Under the Everything Best for Children program, Russian schools have purchased mock-ups of weapons and military equipment totaling nearly 500 million rubles [$6.27 million] in the past six months. The highest expenditures were reported in the Amur, Saratov, Orenburg regions, and Russia’s constituent Republic of Dagestan.

In the Leningrad region, a drone laboratory will be opened to teach young people how to assemble drones.

Longreads

The Vyorstka media outlet reported on the 522nd center for receiving, processing, and sending the bodies of Russian soldiers who were killed in the war with Ukraine in Rostov-on-Don. Bodies are transported in regular trucks, 40 at a time. According to a morgue employee, among the killed are often conscripts, and identification errors are possible during the process.

The CHITA.RU media outlet reports about residents of the Zabaykalsky region convicted of murders and rapes who went to war from correctional facilities.

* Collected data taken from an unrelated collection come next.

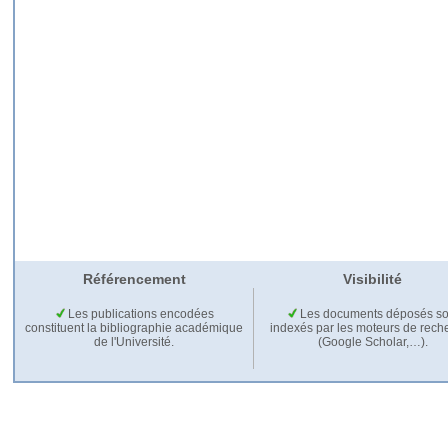
Référencement
Visibilité
Les publications encodées
Les documents déposés so
constituent la bibliographie académique
indexés par les moteurs de rech
de l'Université.
(Google Scholar,…).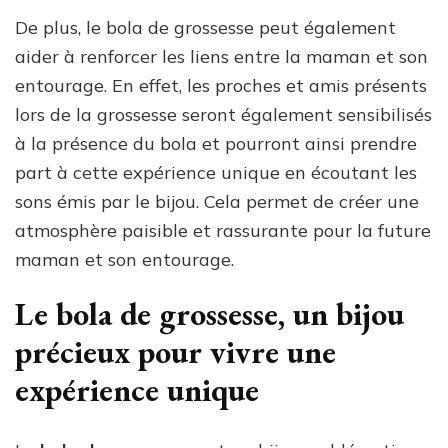
De plus, le bola de grossesse peut également
aider à renforcer les liens entre la maman et son
entourage. En effet, les proches et amis présents
lors de la grossesse seront également sensibilisés
à la présence du bola et pourront ainsi prendre
part à cette expérience unique en écoutant les
sons émis par le bijou. Cela permet de créer une
atmosphère paisible et rassurante pour la future
maman et son entourage.
Le bola de grossesse, un bijou
précieux pour vivre une
expérience unique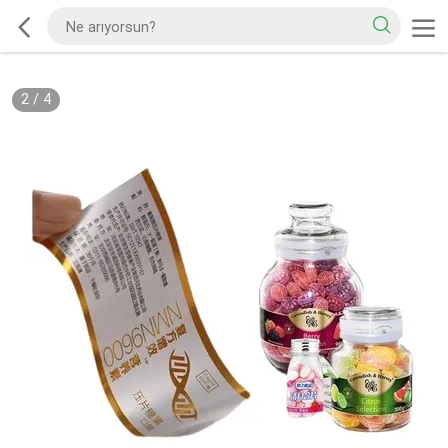
2
/
4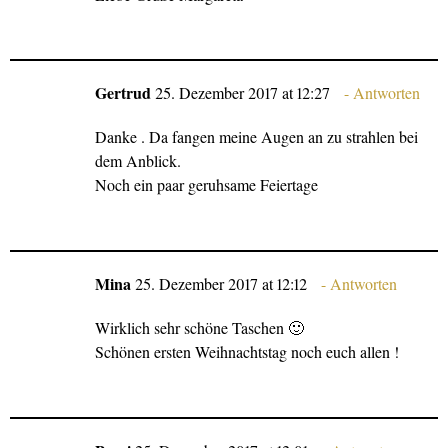
Gertrud
25. Dezember 2017 at 12:27
Antworten
Danke . Da fangen meine Augen an zu strahlen bei
dem Anblick.
Noch ein paar geruhsame Feiertage
Mina
25. Dezember 2017 at 12:12
Antworten
Wirklich sehr schöne Taschen 🙂
Schönen ersten Weihnachtstag noch euch allen !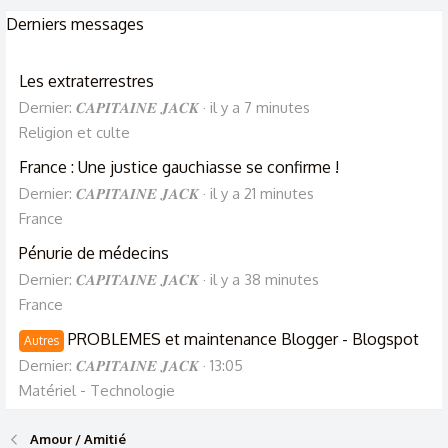
Derniers messages
Les extraterrestres
Dernier: 𝑪𝑨𝑷𝑰𝑻𝑨𝑰𝑵𝑬 𝑱𝑨𝑪𝑲
il y a 7 minutes
Religion et culte
France : Une justice gauchiasse se confirme !
Dernier: 𝑪𝑨𝑷𝑰𝑻𝑨𝑰𝑵𝑬 𝑱𝑨𝑪𝑲
il y a 21 minutes
France
Pénurie de médecins
Dernier: 𝑪𝑨𝑷𝑰𝑻𝑨𝑰𝑵𝑬 𝑱𝑨𝑪𝑲
il y a 38 minutes
France
PROBLEMES et maintenance Blogger - Blogspot
Autres
Dernier: 𝑪𝑨𝑷𝑰𝑻𝑨𝑰𝑵𝑬 𝑱𝑨𝑪𝑲
13:05
Matériel - Technologie
Amour / Amitié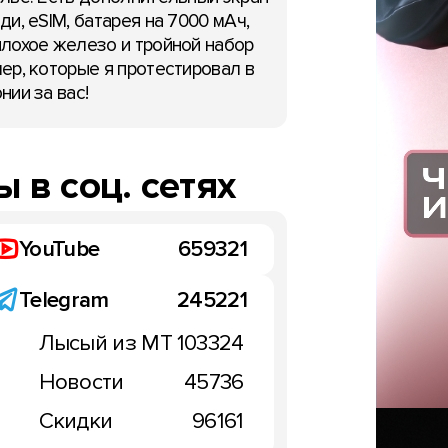
ди, eSIM, батарея на 7000 мАч,
лохое железо и тройной набор
ер, которые я протестировал в
нии за вас!
 в соц. сетях
YouTube
659321
Telegram
245221
Лысый из МТ
103324
Новости
45736
Скидки
96161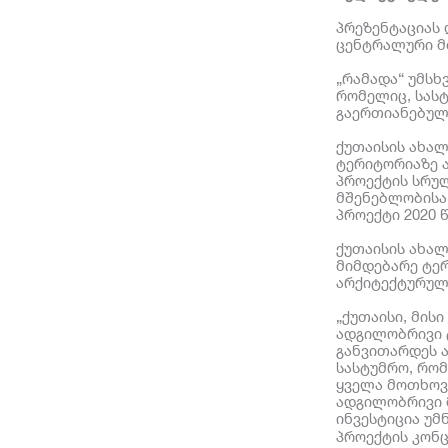
პრეზენტაციას 
ცენტრალური მ
„რამადა“ უმსხ
რომელიც, სასტ
გაერთიანებული
ქუთაისის ახალ
ტერიტორიაზე ა
პროექტის სრულ
მშენებლობისა
პროექტი 2020 
ქუთაისის ახა
მიმდებარე ტე
არქიტექტურულ
„ქუთაისი, მის
ადგილობრივი ტ
განვითარდეს 
სასტუმრო, რო
ყველა მოთხოვნ
ადგილობრივი 
ინვესტიცია უმ
პროექტის კონ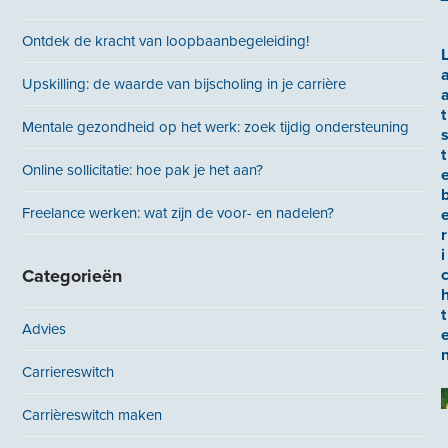
Ontdek de kracht van loopbaanbegeleiding!
Upskilling: de waarde van bijscholing in je carrière
t
Mentale gezondheid op het werk: zoek tijdig ondersteuning
t
Online sollicitatie: hoe pak je het aan?
Freelance werken: wat zijn de voor- en nadelen?
r
i
Categorieën
t
Advies
Carriereswitch
Carrièreswitch maken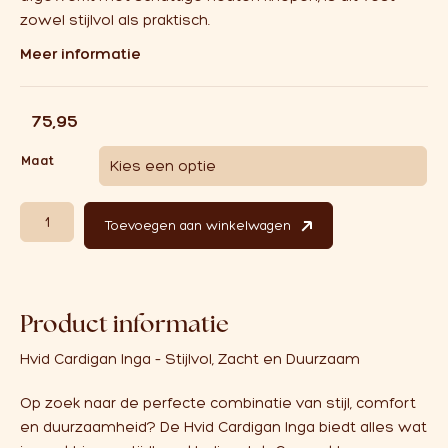
zowel stijlvol als praktisch.
Meer informatie
€
75,95
Maat
Hvid Cardigan Inga Mocha aantal
Toevoegen aan winkelwagen
Product informatie
Hvid Cardigan Inga – Stijlvol, Zacht en Duurzaam
Op zoek naar de perfecte combinatie van stijl, comfort
en duurzaamheid? De Hvid Cardigan Inga biedt alles wat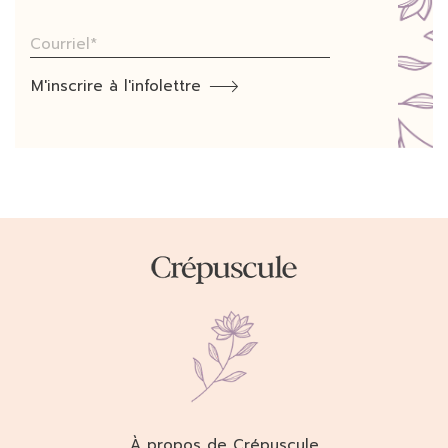
M'inscrire à l'infolettre
À propos de Crépuscule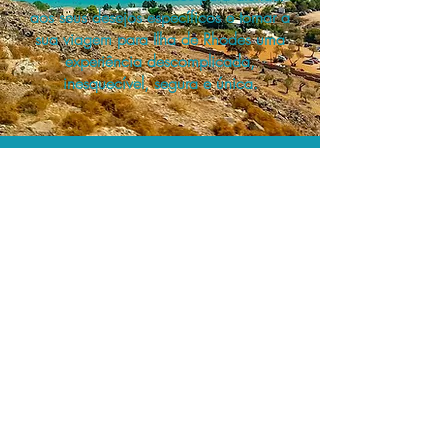
aos seus desejos específicos e tornar a
sua viagem para Ilha de Rhodes uma
experiência descomplicada,
inesquecível, segura e única.
A menor tarifa.
Acordos comerciais e acesso a
sistemas de reserva exclusivos nos
permitem planejar o seu roteiro de
viagem personalizado pelo melhor
preço!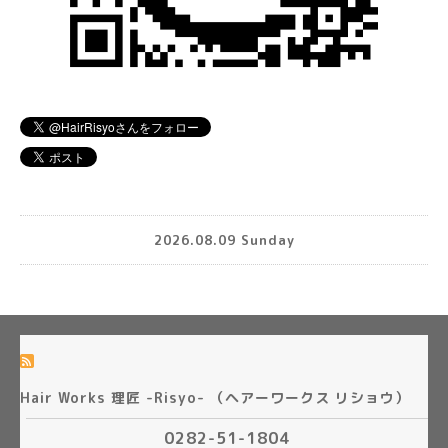
2026.08.09 Sunday
Hair Works 理匠 -Risyo- （ヘアーワークス リショウ）
0282-51-1804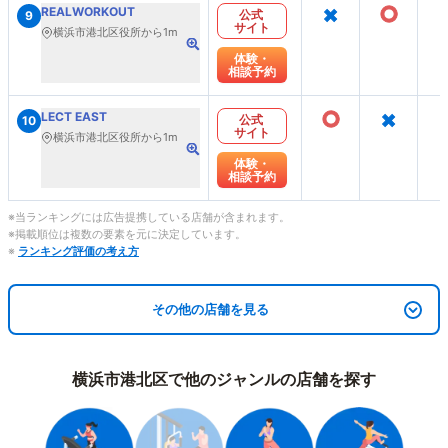
×
○
REALWORKOUT
公式
9
サイト
横浜市港北区役所から1m
体験・
相談予約
○
×
LECT EAST
公式
10
サイト
横浜市港北区役所から1m
体験・
相談予約
※当ランキングには広告提携している店舗が含まれます。
※掲載順位は複数の要素を元に決定しています。
※
ランキング評価の考え方
その他の店舗を見る
横浜市港北区で他のジャンルの店舗を探す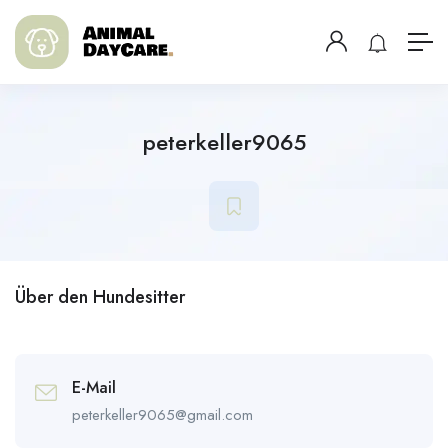
peterkeller9065
Über den Hundesitter
E-Mail
peterkeller9065@gmail.com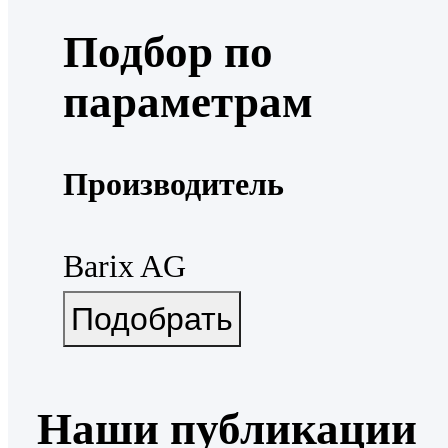
Подбор по
параметрам
Производитель
Barix AG
Наши публикации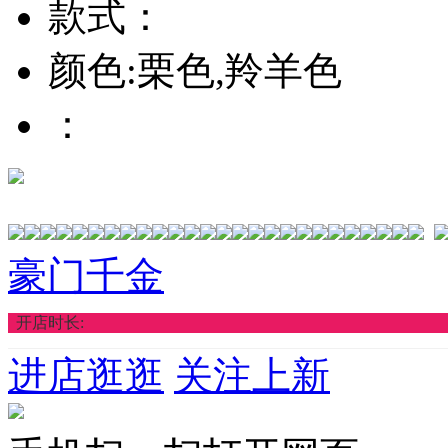
款式：
颜色:栗色,羚羊色
：
豪门千金
开店时长:
进店逛逛
关注上新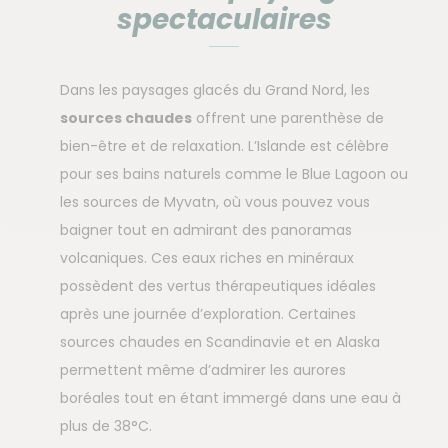
spectaculaires
Dans les paysages glacés du Grand Nord, les
sources chaudes
offrent une parenthèse de
bien-être et de relaxation. L’Islande est célèbre
pour ses bains naturels comme le Blue Lagoon ou
les sources de Myvatn, où vous pouvez vous
baigner tout en admirant des panoramas
volcaniques. Ces eaux riches en minéraux
possèdent des vertus thérapeutiques idéales
après une journée d’exploration. Certaines
sources chaudes en Scandinavie et en Alaska
permettent même d’admirer les aurores
boréales tout en étant immergé dans une eau à
plus de 38°C.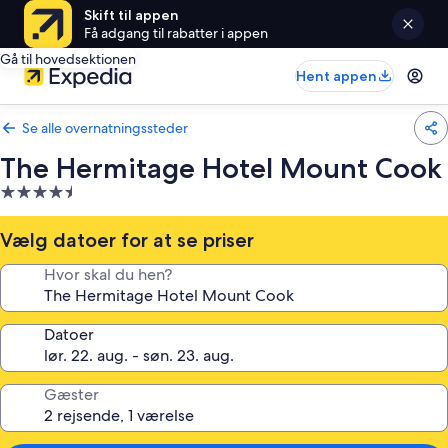
Skift til appen
Få adgang til rabatter i appen
Gå til hovedsektionen
Hent appen
Se alle overnatningssteder
The Hermitage Hotel Mount Cook
4.5-
stjernet
overnatningssted
Vælg datoer for at se priser
Hvor skal du hen?
Datoer
Gæster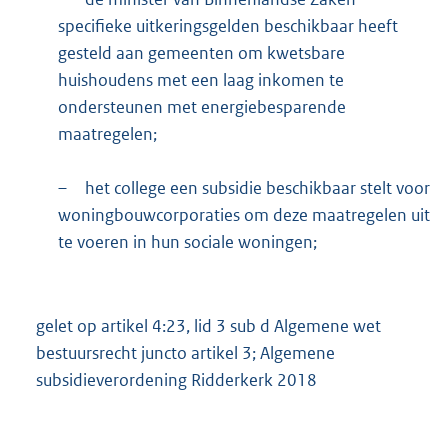
2
specifieke uitkeringsgelden beschikbaar heeft
6
gesteld aan gemeenten om kwetsbare
9
huishoudens met een laag inkomen te
K
b
ondersteunen met energiebesparende
maatregelen;
–
het college een subsidie beschikbaar stelt voor
woningbouwcorporaties om deze maatregelen uit
te voeren in hun sociale woningen;
gelet op artikel 4:23, lid 3 sub d Algemene wet
bestuursrecht juncto artikel 3; Algemene
subsidieverordening Ridderkerk 2018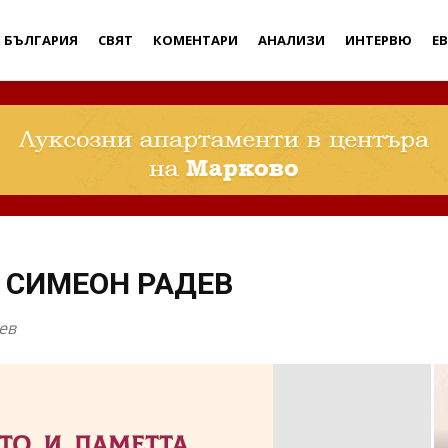
Дебати
БЪЛГАРИЯ
СВЯТ
КОМЕНТАРИ
АНАЛИЗИ
ИНТЕРВЮ
Е
 СИМЕОН РАДЕВ
ев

The Sever.Realii [part of Radio Free Europe/Radio Liberty] online media outlet calculated that since the beginning of 2025, at least 42 teenagers in Russia have been detained on charges of sabotage, terrorism, and treason—most often for attempting to set fire to relay cabinets and draft offices following instructions from messengers. Most cases are handled behind closed doors, with teenagers facing real sentences ranging from four to nine years. The publication also discusses how this fits into the authorities' overall repressive logic.